[[ Records provided open ]]

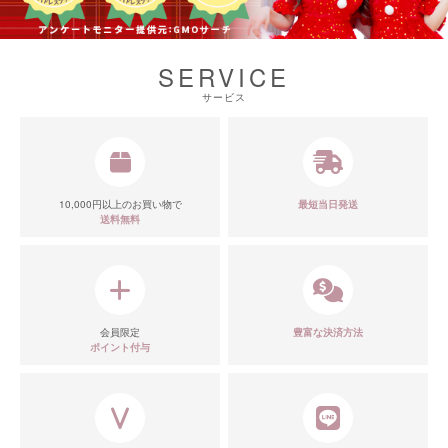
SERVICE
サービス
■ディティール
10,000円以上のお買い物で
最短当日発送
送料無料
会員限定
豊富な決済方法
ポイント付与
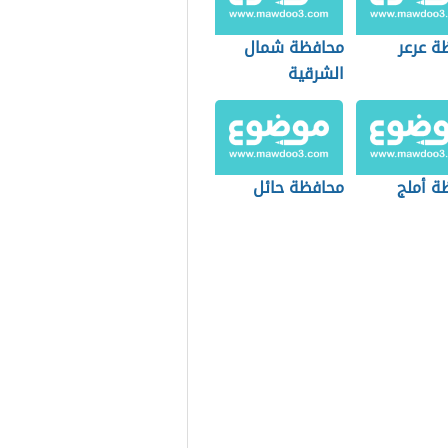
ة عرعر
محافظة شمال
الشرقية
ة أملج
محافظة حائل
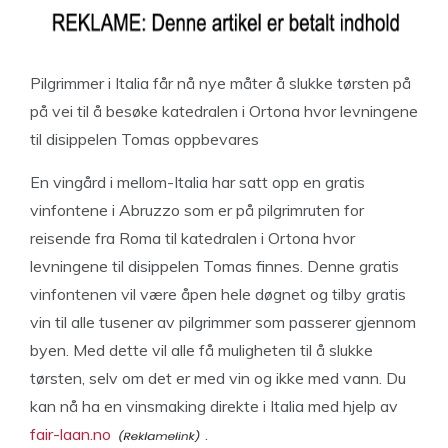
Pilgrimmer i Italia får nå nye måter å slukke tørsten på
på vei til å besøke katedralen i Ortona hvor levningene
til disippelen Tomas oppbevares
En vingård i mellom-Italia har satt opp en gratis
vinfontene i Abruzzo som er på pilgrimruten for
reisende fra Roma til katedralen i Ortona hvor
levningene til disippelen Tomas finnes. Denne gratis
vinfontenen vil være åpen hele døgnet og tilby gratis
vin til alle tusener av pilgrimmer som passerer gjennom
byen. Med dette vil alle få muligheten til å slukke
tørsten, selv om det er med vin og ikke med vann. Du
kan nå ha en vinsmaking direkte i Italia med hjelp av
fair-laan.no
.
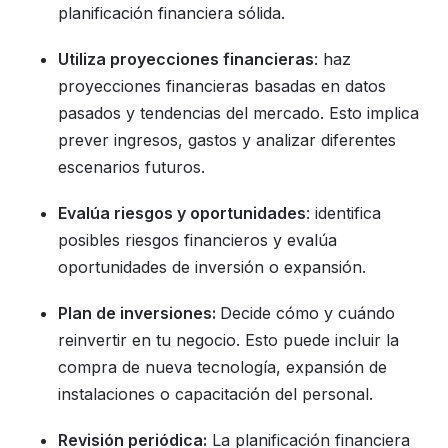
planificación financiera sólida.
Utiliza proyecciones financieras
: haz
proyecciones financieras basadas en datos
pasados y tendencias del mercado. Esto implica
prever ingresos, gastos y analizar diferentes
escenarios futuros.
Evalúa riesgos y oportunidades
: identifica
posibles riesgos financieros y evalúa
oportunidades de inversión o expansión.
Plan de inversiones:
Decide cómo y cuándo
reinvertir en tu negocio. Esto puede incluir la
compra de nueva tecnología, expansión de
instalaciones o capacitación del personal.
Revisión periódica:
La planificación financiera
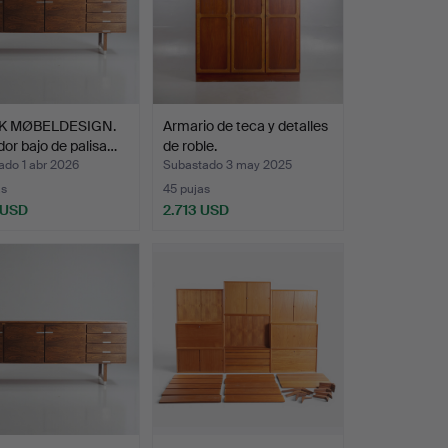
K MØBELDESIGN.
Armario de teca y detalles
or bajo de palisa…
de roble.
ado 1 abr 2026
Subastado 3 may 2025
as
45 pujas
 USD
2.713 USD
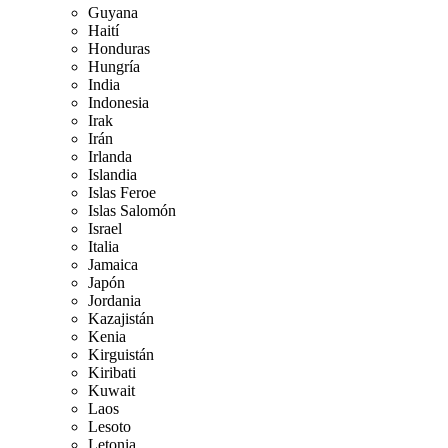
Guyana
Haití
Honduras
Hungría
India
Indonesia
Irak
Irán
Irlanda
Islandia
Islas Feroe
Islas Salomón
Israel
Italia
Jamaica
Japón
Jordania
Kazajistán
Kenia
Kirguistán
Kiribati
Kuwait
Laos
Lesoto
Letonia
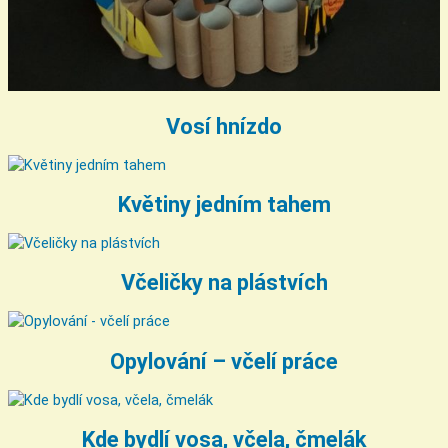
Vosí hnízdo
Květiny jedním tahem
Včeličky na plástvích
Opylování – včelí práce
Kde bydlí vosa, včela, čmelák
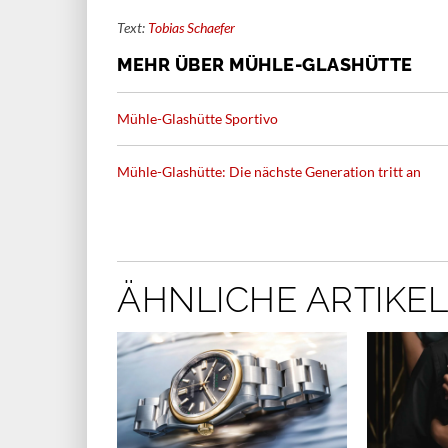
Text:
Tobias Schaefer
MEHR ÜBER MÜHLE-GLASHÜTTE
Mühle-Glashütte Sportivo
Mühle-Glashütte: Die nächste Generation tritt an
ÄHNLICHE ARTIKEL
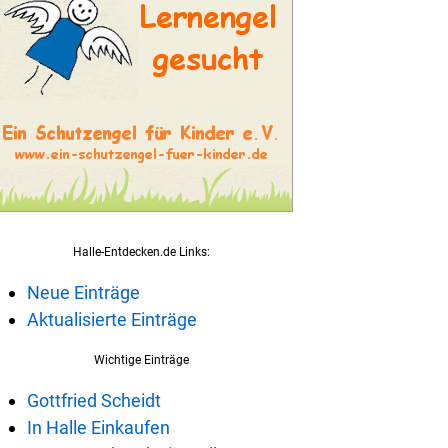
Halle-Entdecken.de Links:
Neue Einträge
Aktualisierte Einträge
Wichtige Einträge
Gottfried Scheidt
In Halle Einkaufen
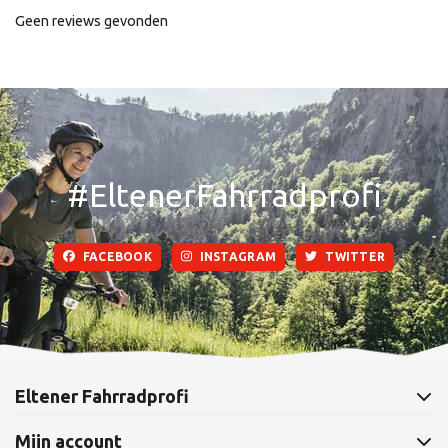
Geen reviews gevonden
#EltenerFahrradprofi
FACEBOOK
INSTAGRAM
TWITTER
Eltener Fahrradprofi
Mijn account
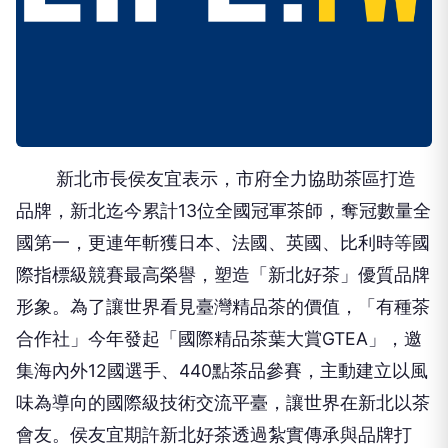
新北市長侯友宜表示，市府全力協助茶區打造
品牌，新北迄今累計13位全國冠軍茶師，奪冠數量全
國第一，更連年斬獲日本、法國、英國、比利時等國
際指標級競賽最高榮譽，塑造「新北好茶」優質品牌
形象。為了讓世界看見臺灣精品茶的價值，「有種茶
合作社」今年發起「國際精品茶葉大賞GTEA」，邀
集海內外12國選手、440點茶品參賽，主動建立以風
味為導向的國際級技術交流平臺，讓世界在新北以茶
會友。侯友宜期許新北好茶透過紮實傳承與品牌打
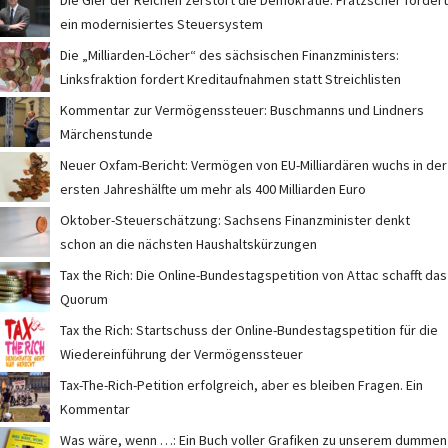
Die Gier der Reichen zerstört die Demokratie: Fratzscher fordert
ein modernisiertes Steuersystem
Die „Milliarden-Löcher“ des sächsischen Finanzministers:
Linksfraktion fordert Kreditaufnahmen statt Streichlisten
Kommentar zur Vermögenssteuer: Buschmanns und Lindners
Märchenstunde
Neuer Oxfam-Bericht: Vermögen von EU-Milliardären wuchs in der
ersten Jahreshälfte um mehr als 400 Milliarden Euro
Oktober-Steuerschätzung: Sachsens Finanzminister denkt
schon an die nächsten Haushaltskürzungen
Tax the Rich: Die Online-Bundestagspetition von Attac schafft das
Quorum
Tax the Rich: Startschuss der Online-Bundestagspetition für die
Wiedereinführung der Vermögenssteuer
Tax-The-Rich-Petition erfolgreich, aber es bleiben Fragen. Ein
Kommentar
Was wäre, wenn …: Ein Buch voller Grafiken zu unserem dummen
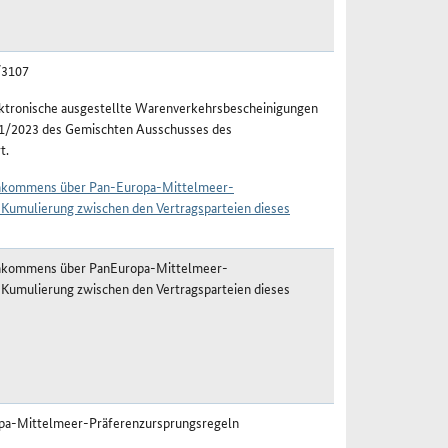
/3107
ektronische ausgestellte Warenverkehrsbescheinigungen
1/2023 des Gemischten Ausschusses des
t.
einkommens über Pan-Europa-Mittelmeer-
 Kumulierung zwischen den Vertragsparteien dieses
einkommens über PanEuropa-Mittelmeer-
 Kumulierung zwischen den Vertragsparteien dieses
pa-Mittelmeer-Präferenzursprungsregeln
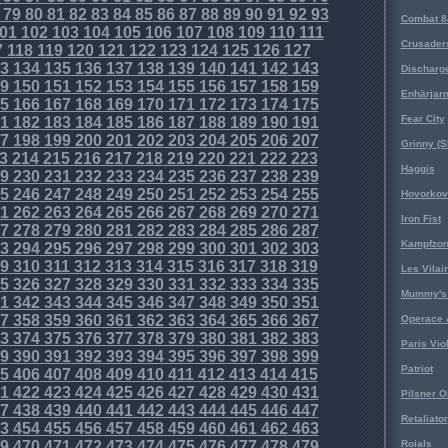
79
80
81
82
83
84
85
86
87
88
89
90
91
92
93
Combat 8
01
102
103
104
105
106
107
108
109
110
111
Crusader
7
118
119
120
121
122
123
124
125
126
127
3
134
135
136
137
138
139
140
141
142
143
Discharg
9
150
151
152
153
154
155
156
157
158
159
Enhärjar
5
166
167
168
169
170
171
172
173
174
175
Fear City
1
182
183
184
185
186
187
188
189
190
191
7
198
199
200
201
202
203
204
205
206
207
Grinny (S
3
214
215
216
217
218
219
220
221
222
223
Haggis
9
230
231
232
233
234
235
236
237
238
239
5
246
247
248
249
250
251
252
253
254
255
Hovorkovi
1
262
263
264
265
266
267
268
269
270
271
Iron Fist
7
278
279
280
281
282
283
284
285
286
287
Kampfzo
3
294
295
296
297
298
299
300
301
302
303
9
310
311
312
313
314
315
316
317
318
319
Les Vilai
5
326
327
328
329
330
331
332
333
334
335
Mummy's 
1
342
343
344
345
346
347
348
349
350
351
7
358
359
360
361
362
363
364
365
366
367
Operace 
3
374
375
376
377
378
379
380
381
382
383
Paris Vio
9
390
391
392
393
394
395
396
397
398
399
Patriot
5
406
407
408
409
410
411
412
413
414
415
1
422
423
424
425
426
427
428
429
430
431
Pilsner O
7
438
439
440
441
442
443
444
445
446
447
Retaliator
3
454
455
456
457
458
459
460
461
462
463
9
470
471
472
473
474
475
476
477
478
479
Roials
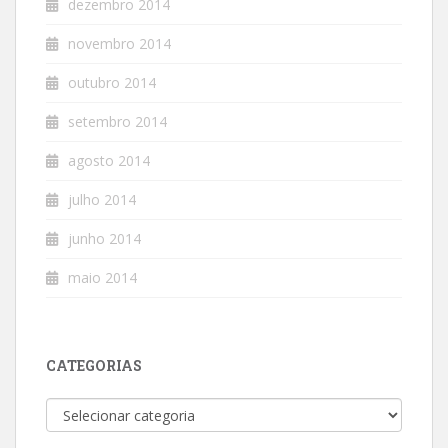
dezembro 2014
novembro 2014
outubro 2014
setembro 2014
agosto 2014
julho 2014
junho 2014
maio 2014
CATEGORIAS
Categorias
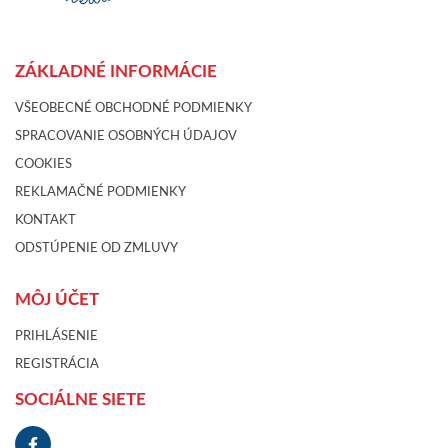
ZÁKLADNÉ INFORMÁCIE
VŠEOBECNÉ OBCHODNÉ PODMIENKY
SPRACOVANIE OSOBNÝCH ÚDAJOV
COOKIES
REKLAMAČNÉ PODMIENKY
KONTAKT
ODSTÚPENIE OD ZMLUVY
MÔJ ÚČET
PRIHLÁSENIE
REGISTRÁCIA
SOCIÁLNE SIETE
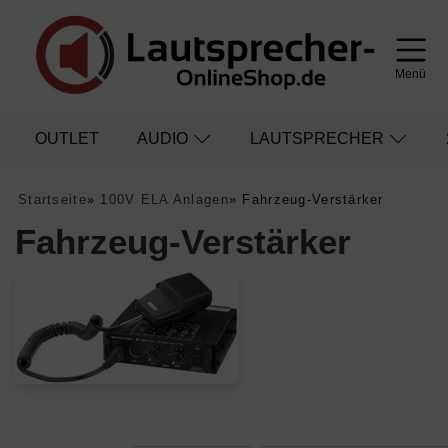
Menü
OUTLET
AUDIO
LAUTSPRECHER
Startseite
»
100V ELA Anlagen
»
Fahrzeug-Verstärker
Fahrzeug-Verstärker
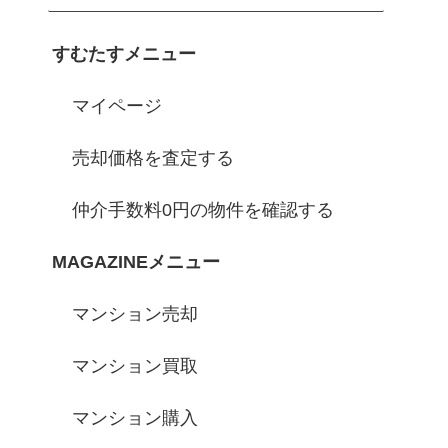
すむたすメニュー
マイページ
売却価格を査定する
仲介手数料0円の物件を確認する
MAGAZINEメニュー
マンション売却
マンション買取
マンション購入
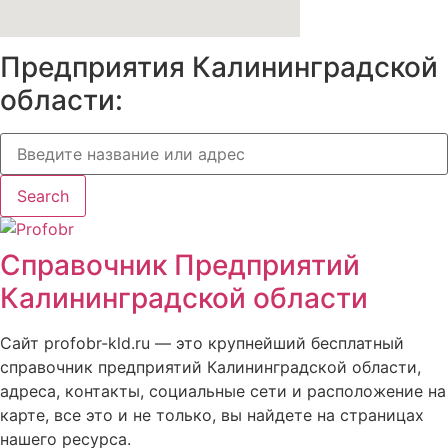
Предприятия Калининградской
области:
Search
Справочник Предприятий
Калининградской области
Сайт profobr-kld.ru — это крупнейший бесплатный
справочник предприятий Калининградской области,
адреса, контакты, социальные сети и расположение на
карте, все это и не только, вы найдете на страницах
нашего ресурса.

[[ Records provided closed ]]

=== Prompt ===
Filter the records above for the string "hvor" and copy each matching line.

=== Output for this task ===
på vei til å besøke katedralen i Ortona hvor levningene
reisende fra Roma til katedralen i Ortona hvor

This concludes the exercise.